- Requirement: From the records that follow, return exactly the lines beginning at the one that contains "photomicrograph showing moderate" and ending at the one that contains "micrograph shows IHC", pictures left out.

- Records provided:
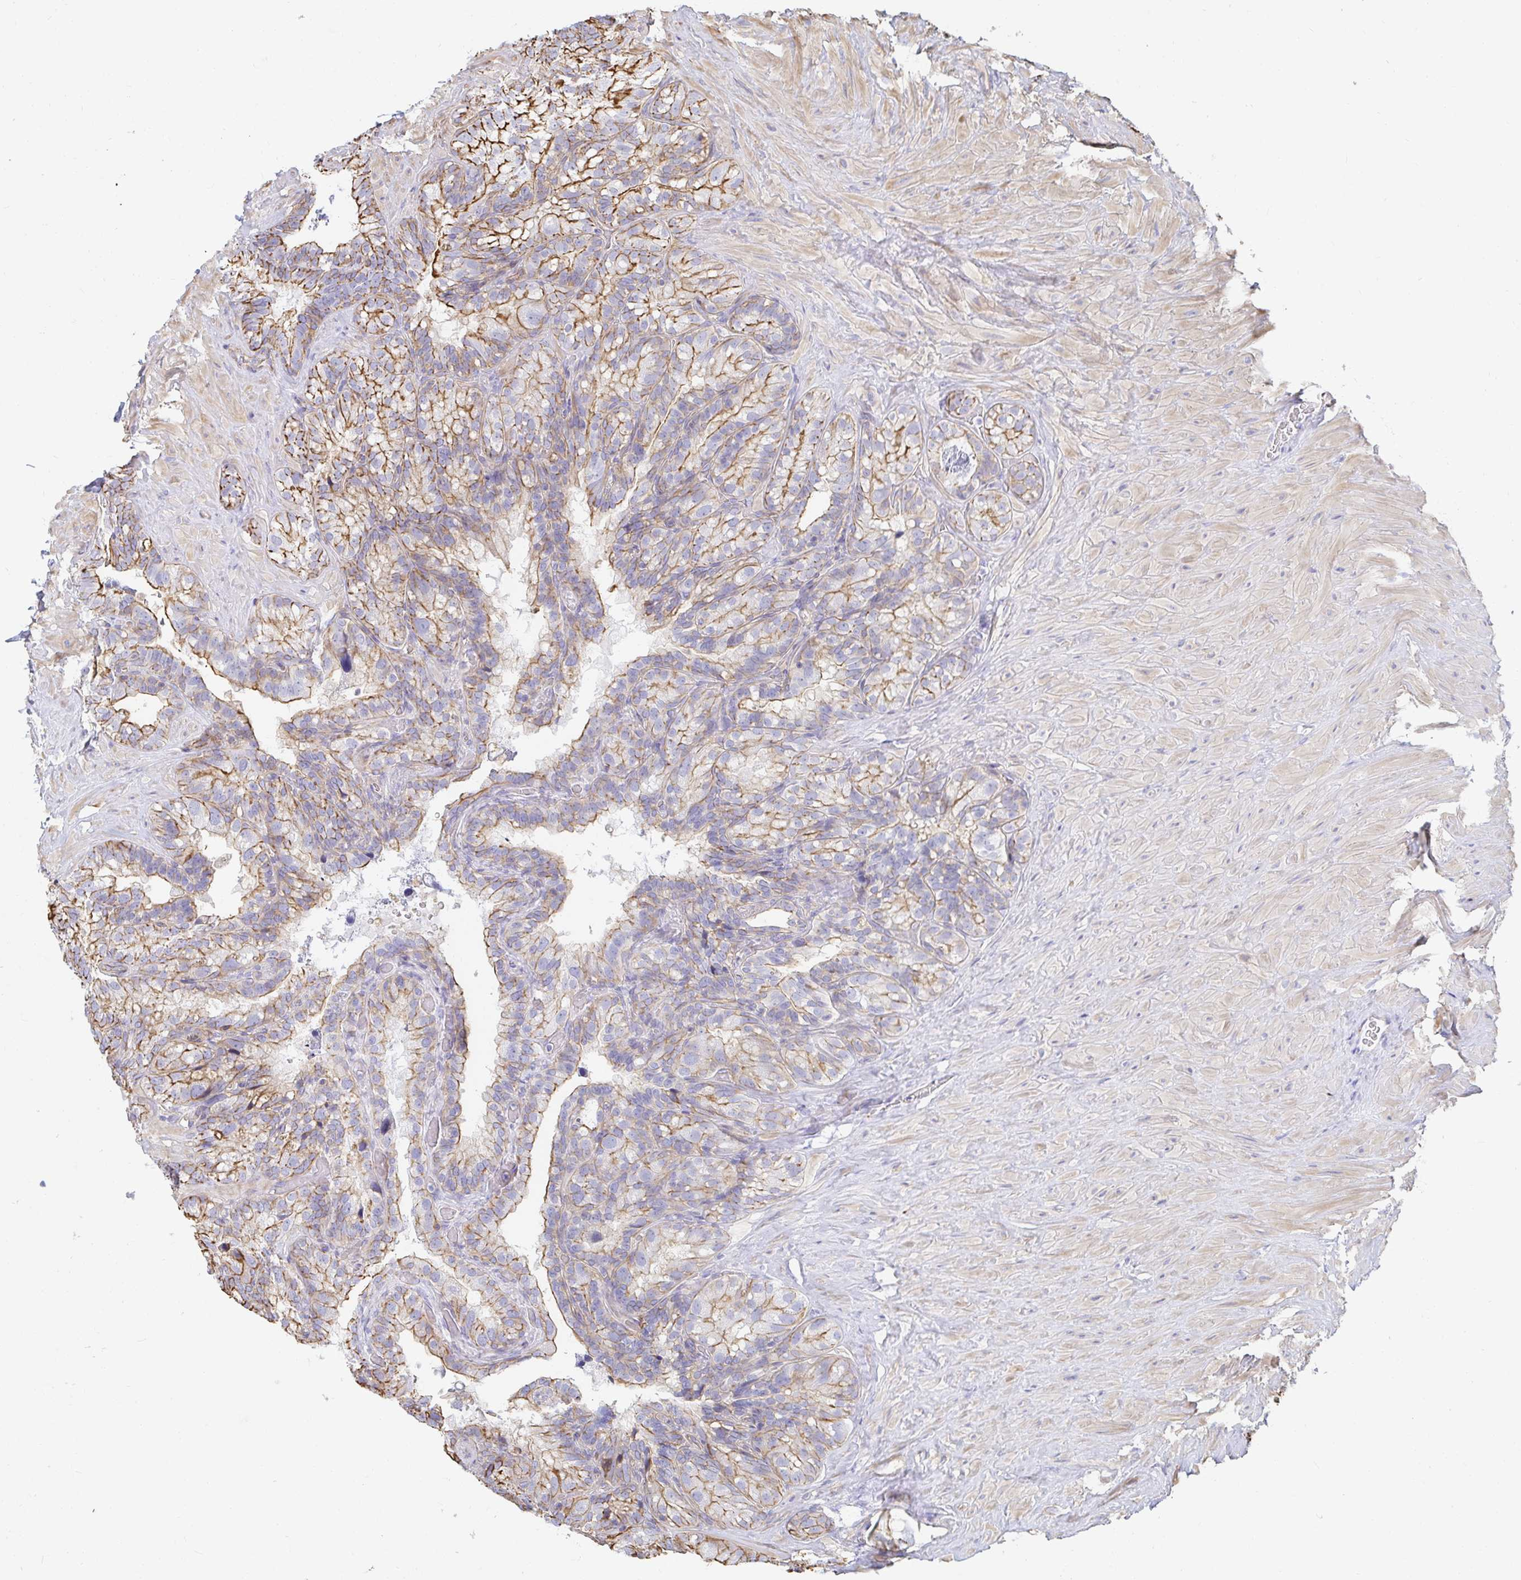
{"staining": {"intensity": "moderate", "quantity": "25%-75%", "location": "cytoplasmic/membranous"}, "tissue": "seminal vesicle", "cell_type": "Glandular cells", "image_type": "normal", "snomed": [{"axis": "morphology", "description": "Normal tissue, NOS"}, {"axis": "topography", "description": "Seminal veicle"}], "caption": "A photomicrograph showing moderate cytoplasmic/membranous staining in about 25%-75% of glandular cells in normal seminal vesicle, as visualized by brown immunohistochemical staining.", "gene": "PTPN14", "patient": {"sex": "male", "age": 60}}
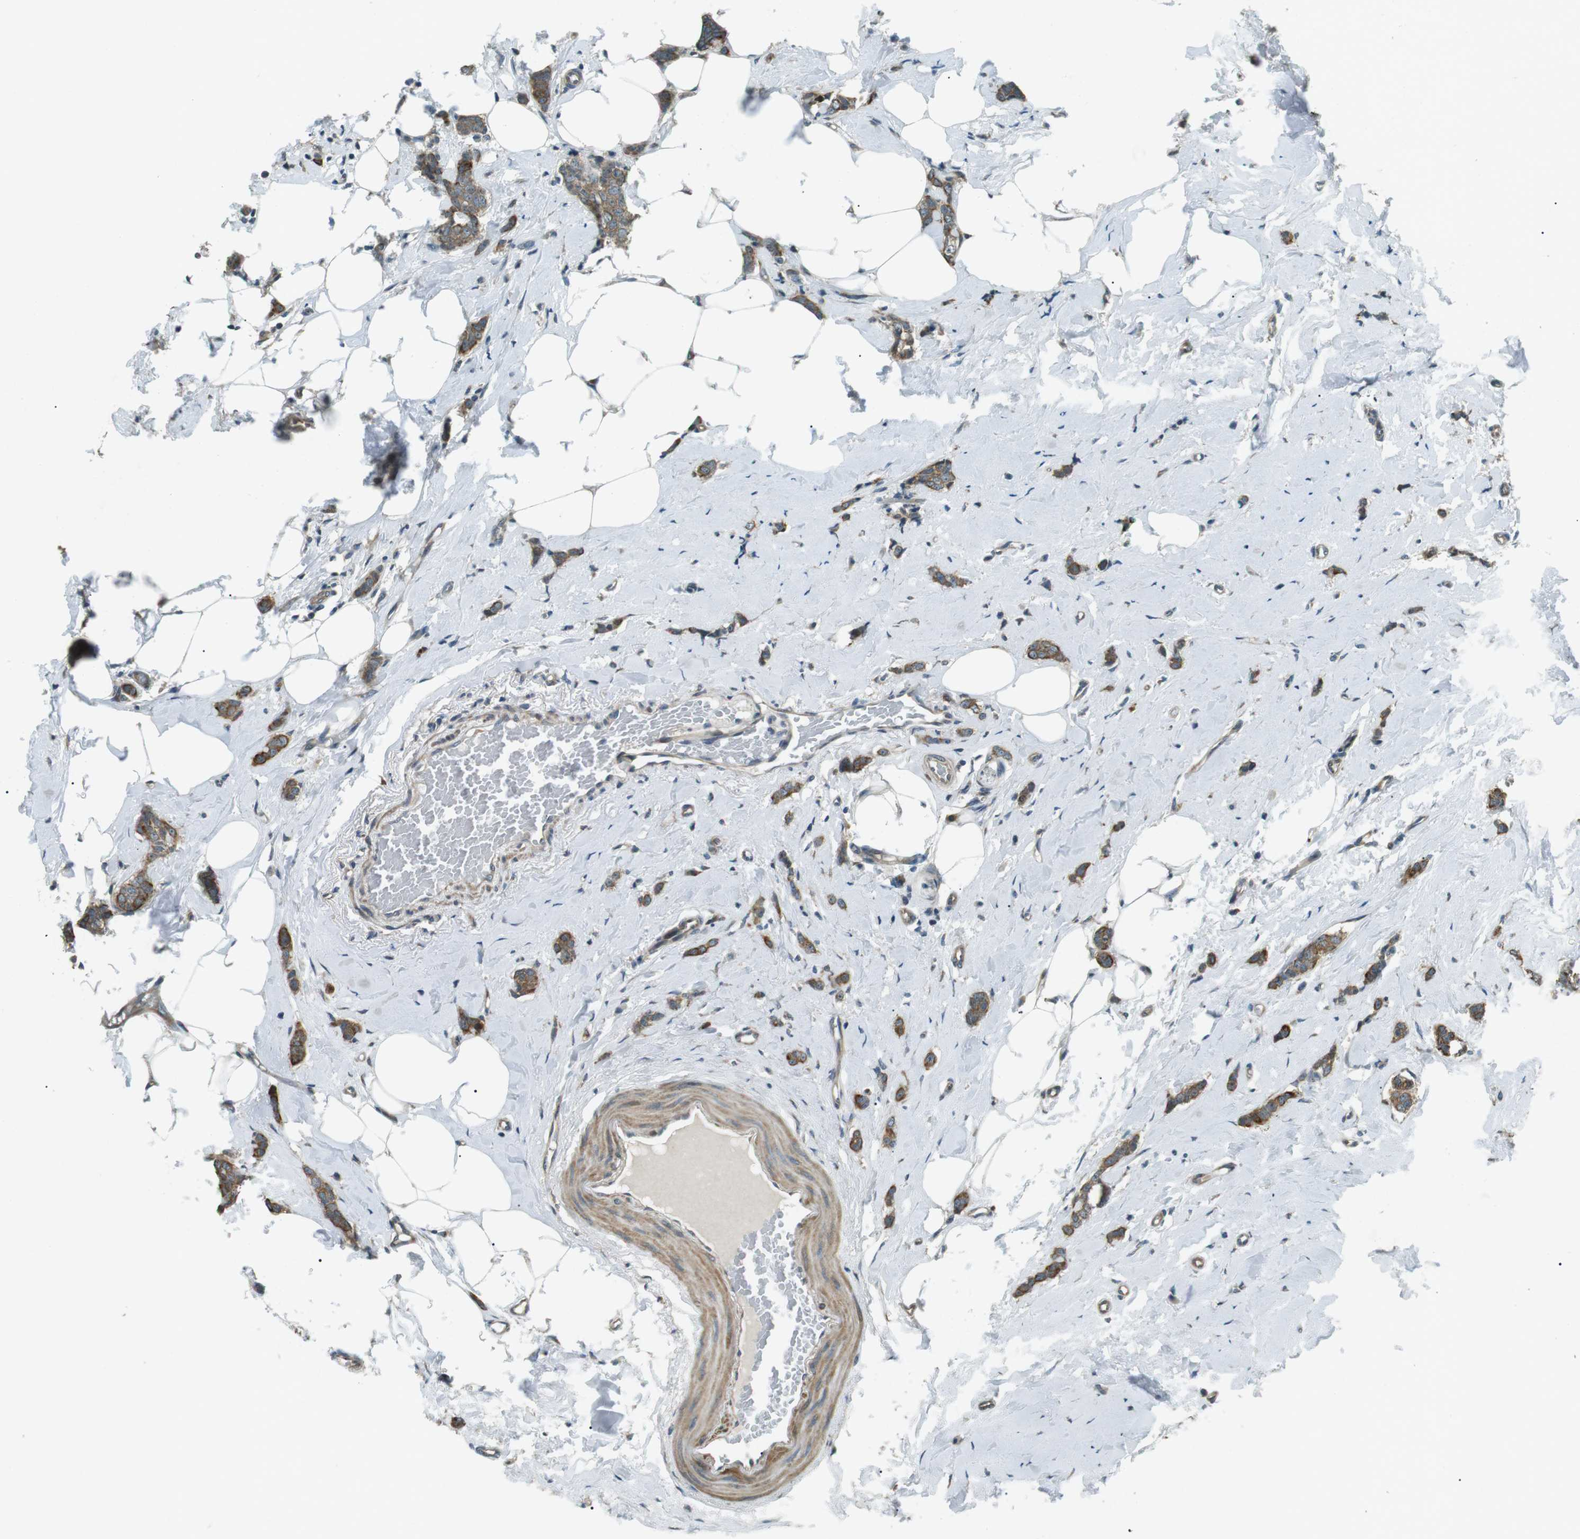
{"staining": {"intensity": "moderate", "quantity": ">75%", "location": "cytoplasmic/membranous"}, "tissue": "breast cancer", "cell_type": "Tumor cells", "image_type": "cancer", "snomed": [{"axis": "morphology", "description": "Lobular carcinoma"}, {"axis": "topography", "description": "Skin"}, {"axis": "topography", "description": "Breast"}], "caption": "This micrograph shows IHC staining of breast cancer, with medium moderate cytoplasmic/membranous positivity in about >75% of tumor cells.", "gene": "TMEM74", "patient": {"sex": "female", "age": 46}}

---

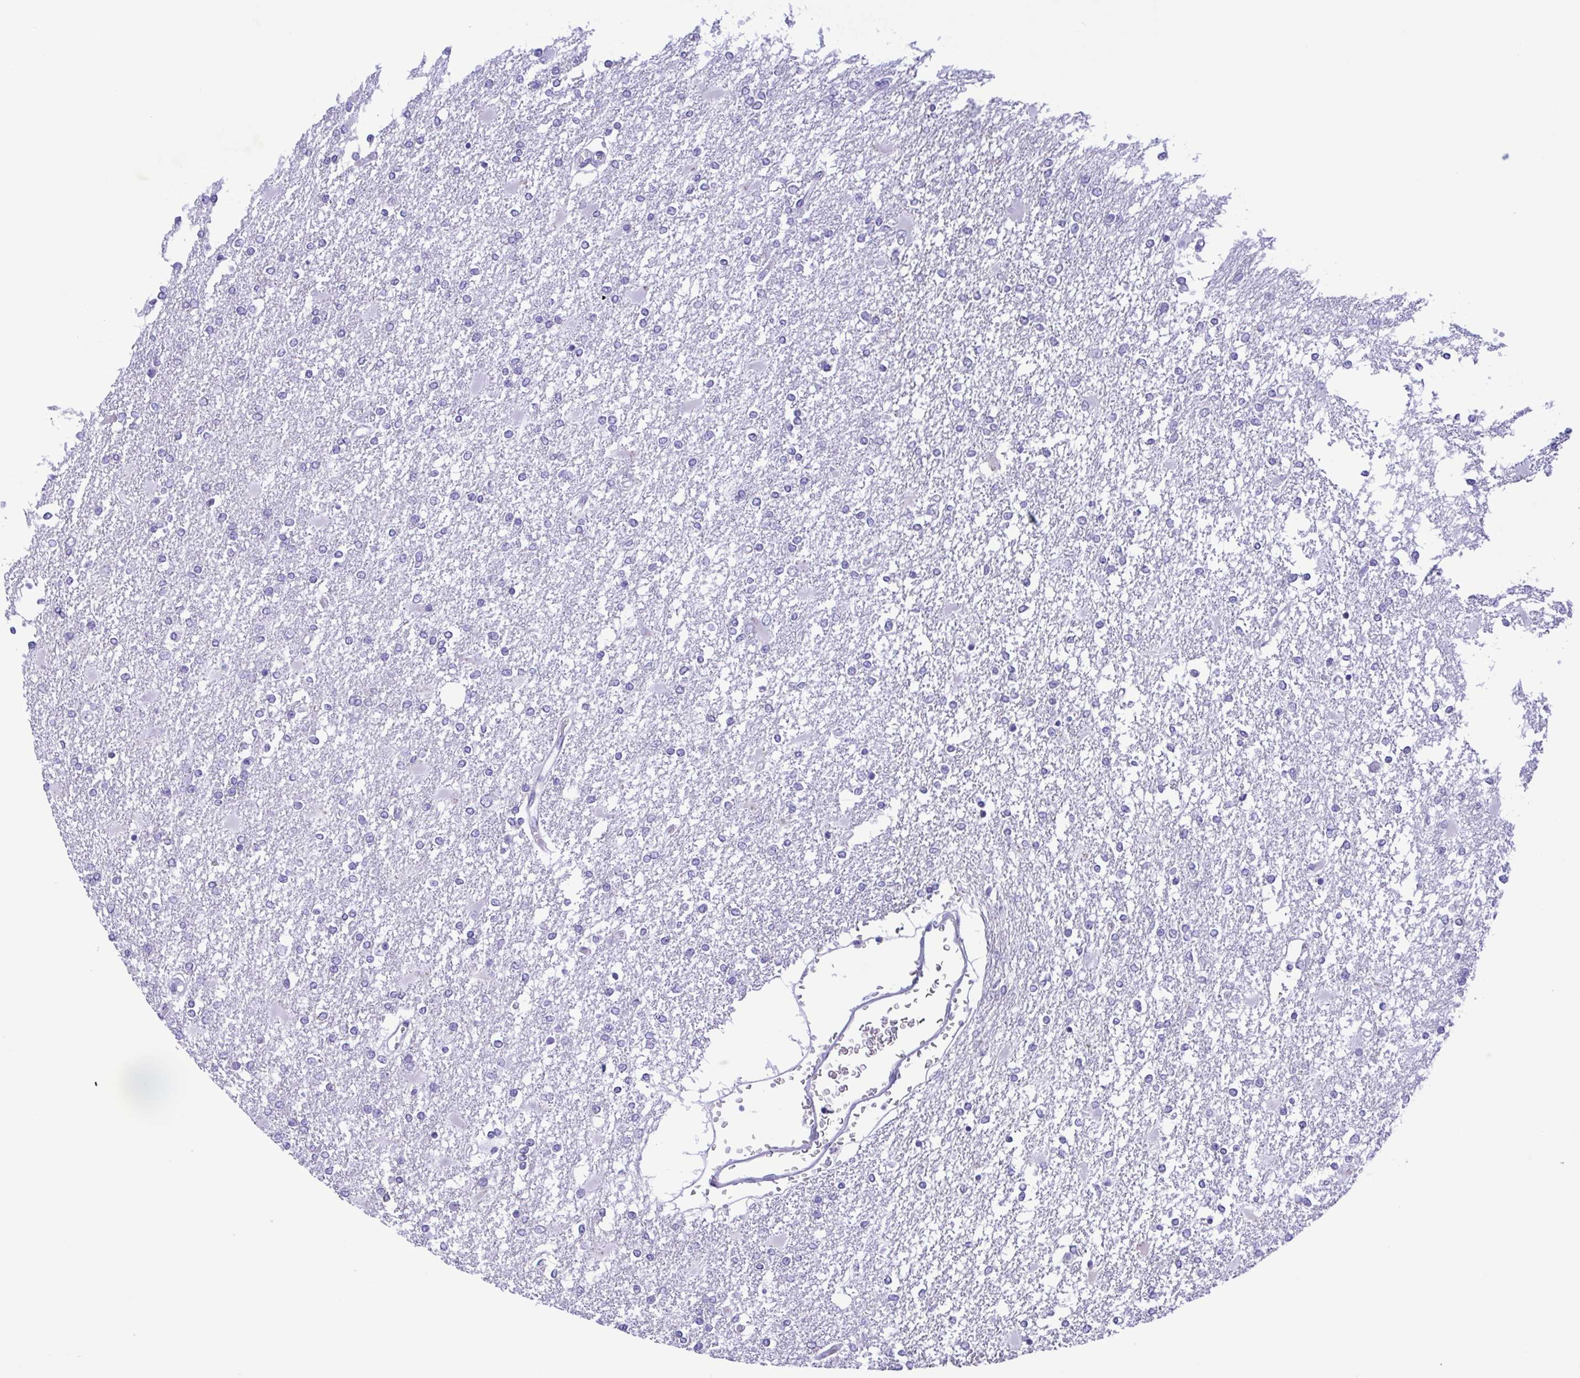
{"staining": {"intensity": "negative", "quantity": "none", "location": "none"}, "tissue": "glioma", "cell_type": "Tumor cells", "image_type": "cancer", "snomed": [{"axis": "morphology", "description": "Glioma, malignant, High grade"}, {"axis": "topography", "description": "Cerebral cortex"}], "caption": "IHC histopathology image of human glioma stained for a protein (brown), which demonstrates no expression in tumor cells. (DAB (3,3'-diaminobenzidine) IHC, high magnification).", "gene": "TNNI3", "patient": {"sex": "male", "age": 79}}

* * *

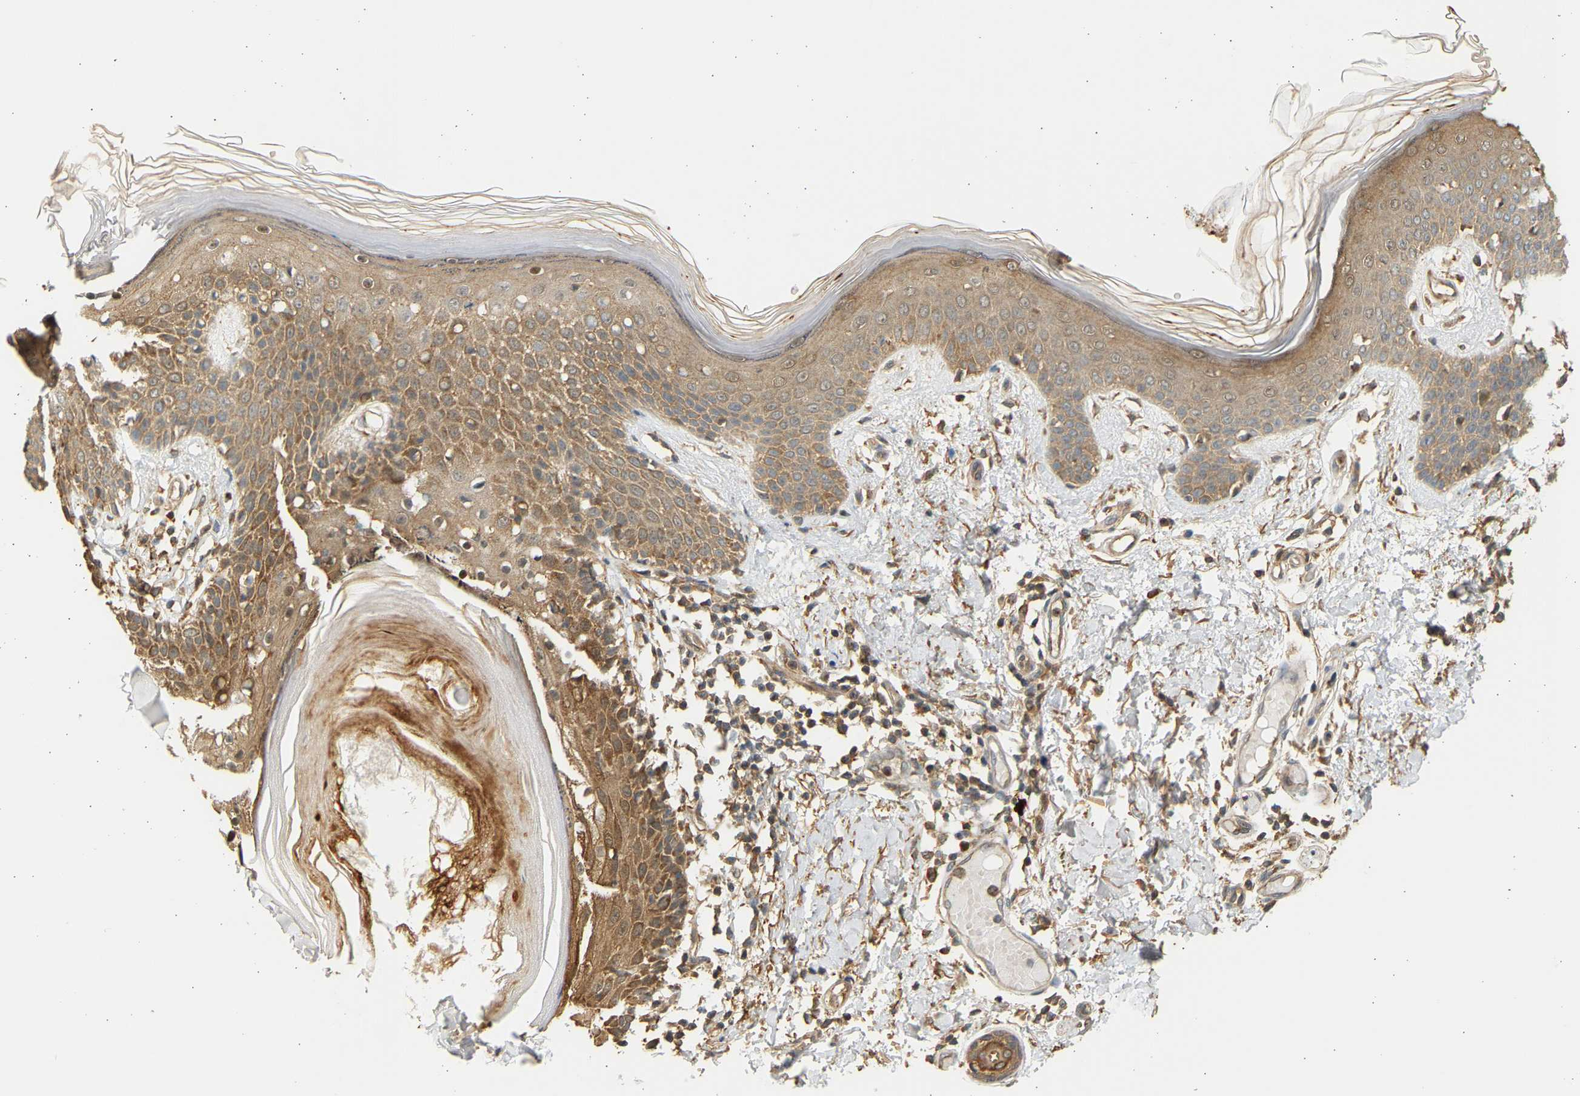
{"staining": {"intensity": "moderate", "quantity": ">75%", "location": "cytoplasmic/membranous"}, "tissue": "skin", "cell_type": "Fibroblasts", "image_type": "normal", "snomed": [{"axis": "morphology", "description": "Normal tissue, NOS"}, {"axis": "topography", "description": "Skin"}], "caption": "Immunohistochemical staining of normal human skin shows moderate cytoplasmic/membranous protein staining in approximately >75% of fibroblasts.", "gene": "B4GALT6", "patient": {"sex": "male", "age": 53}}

- Solution for this task:
{"staining": {"intensity": "moderate", "quantity": "25%-75%", "location": "cytoplasmic/membranous"}, "tissue": "seminal vesicle", "cell_type": "Glandular cells", "image_type": "normal", "snomed": [{"axis": "morphology", "description": "Normal tissue, NOS"}, {"axis": "topography", "description": "Seminal veicle"}], "caption": "A photomicrograph showing moderate cytoplasmic/membranous staining in about 25%-75% of glandular cells in normal seminal vesicle, as visualized by brown immunohistochemical staining.", "gene": "PTPN14", "patient": {"sex": "male", "age": 60}}
{"staining": {"intensity": "moderate", "quantity": ">75%", "location": "cytoplasmic/membranous"}, "tissue": "breast cancer", "cell_type": "Tumor cells", "image_type": "cancer", "snomed": [{"axis": "morphology", "description": "Lobular carcinoma"}, {"axis": "topography", "description": "Skin"}, {"axis": "topography", "description": "Breast"}], "caption": "This micrograph shows IHC staining of breast cancer, with medium moderate cytoplasmic/membranous positivity in about >75% of tumor cells.", "gene": "TMEM74", "patient": {"sex": "female", "age": 46}}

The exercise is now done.